Sob o pretexto de revisar a política nacional de direitos humanos, não resta dúvida de que o plano da ministra é, na verdade, preparar o que seria um programa bolsonarista nessa área. Uma tentativa de blindar com aparente legalidade as políticas discriminatórias e preconceituosas que o atual presidente prega em suas agressões diárias aos princípios mais elementares de civilidade e do respeito à vida.

:: Mulheres repudiam ministra Damares em manifesto pelo 8 de Março

A Arguição de Descumprimento de Preceito Fundamental (ADPF) foi protocolada junto ao Supremo Tribunal Federal (STF) no primeiro dia de março, sob a legitimação do PCdoB, mas em paralelo a uma iniciativa semelhante da CUT e cinco de suas confederações nacionais no dia seguinte, enquanto se aguarda a resposta de outros partidos e mesmo de governadores convidados para se somarem.

Logo que a portaria da ministra foi publicada, a deputada federal e ex-ministra Maria do Rosário (PT-RS) apresentou um projeto de Decreto Legislativo para sustar aquela decisão ministerial. Convocou-se imediatamente uma plenária que reuniu pela internet mais de 100 instituições entre as mais representativas no Brasil, voltadas à proteção e à defesa dos direitos humanos.

Nessa plenária, coordenada pela deputada Rosário, em parceria com a colega Áurea Carolina (PSOL-MG) e por membros do Conselho Nacional de Direitos Humanos (CNDH) – colegiado de Estado que o bolsonarismo não poderá calar – havia consciência de que será difícil aprovar a iniciativa em uma gestão da Câmara onde a mesa diretora nasceu de um conluio entre o chamado centrão e a direita mais fisiológica.

Para não se concluir que a proposta de decreto legislativo nasce sem nenhuma chance, a grande surpresa da plenária foi a presença do vice-presidente da Câmara, Marcelo Ramos, que participou do diálogo, interrompendo férias com a família.

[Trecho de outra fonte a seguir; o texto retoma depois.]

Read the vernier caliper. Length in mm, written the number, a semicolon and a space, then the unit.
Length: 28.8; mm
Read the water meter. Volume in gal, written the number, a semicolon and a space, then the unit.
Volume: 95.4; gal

Recebeu simbolicamente o documento e comprometeu-se a trabalhar pela aprovação. Quem viver, verá.

Deborah Duprat adiantou nessa plenária as bases gerais da ADPF, apoiada pelo ex-ministro Eugênio Aragão, sendo ambos os juristas procuradores federais do mais alto nível enquanto estiveram na ativa. Aragão ainda foi valorizado pela presidenta Dilma Rousseff como seu ministro da Justiça. Não se entende até hoje como os recentes governos progressistas perderam a chance de alçar Duprat à merecida condição de Procuradora Geral da República, ou ministra do Supremo, preferindo figuras opacas como Gurgel de Faria e Rodrigo Janot.

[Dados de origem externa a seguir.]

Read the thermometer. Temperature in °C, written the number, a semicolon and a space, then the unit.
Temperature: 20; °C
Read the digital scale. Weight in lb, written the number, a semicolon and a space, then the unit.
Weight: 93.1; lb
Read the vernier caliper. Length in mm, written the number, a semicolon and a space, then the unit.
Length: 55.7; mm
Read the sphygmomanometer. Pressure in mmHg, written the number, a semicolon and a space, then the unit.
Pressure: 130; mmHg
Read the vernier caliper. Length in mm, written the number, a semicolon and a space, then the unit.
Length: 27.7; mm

Quis a deusa da sorte que a ADPF fosse distribuída a Kassio Nunes, neófito na Corte e no tema, quando ministros muito díspares a respeito do lavajatismo e dos direitos humanos de Lula – Luís Roberto Barroso, Alexandre Moraes e Ricardo Lewandowski, por exemplo – ostentam em seu currículo importantes trabalhos, teses e decisões nesse campo.

Também neste caso, o sorteio aziago não deve ser considerado uma pá de cal. Vale lembrar a sábia orientação de nosso patrono Dom Paulo Evaristo Arns – “de esperança em esperança” – repetida sempre na TVT por Juca Kfouri – “desesperar jamais” – para se admitir a hipótese otimista de que Kassio aproveite a oportunidade. Qual oportunidade? Mostrar que é agora um ministro do Supremo, ciente do papel que lhe cabe como guardião da Constituição. E não somente um juiz da cota de Bolsonaro, disposto a manifestar gratidão pelo posto vitalício.

A Comissão Arns se alinhou imediatamente com a resistência da sociedade civil à portaria de Damares, publicando na Folha de S.Paulo, em 21 de fevereiro, um artigo contundente assinado por quatro de seus fundadores:

“A Comissão Arns propõe às entidades de direitos humanos ficarem atentas para impedir, se preciso com ajuda do Judiciário, tais retrocessos. E apela às instituições da democracia a barrarem esse ataque à participação da sociedade civil na política de Estado de direitos humanos”.

O desfecho desse embate cresceu de importância a partir da última sexta-feira, quando a Comissão Interamericana de Direitos Humanos divulgou um duro relatório a respeito do Brasil, denunciando a violação sistemática que se acelera desde a posse do atual presidente. Esse relatório pode e deve ser lido por todas as pessoas que se preocupam com o resgate da democracia no Brasil. Antes que seja tarde demais.

O eixo da argumentação jurídica da ADPF é solidamente construído em torno dos princípios da participação popular e da não regressividade em direitos humanos. Depois de reconstruir o democrático processo de elaboração dos três Planos Nacionais de Direitos Humanos (PNDH – 1996, 2002 e 2009), nascidos em diferentes governos, mas exibindo sintonia plena e continuidade no conteúdo, a ação pede ao Supremo a anulação dos efeitos da portaria:

“A persistência dessa portaria e a sensação transmitida às lutas coletivas de que tudo foi perdido está na contramão do projeto constitucional de 1988 (…).

Não se está a falar, aqui, da mera criação de um grupo de trabalho, mas sim da possibilidade concreta de que a avaliação de políticas de direitos humanos e dos programas a elas pertinentes possam se dar sem a participação da sociedade civil, em sua diversidade e multiplicidade”.

Está agora com a palavra o Supremo Tribunal Federal.